TASK GOAL
Reproduce each line of the listing below word for word, leaving out the pictures.

(Collected data entries)

******

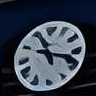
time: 11:17
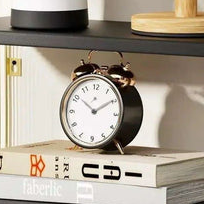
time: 10:09
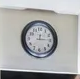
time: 12:14
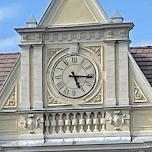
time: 5:15
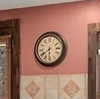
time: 5:40
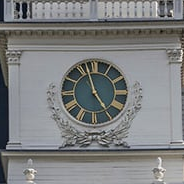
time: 4:57
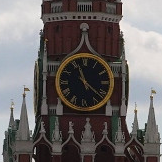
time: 11:21
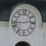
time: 2:43
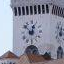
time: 12:52
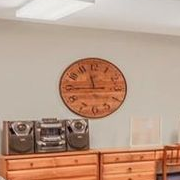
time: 11:44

******

SOLVED PROBLEM
time: 11:17
time: 10:09
time: 12:14
time: 5:15
time: 5:40
time: 4:57
time: 11:21
time: 2:43
time: 12:52
time: 11:44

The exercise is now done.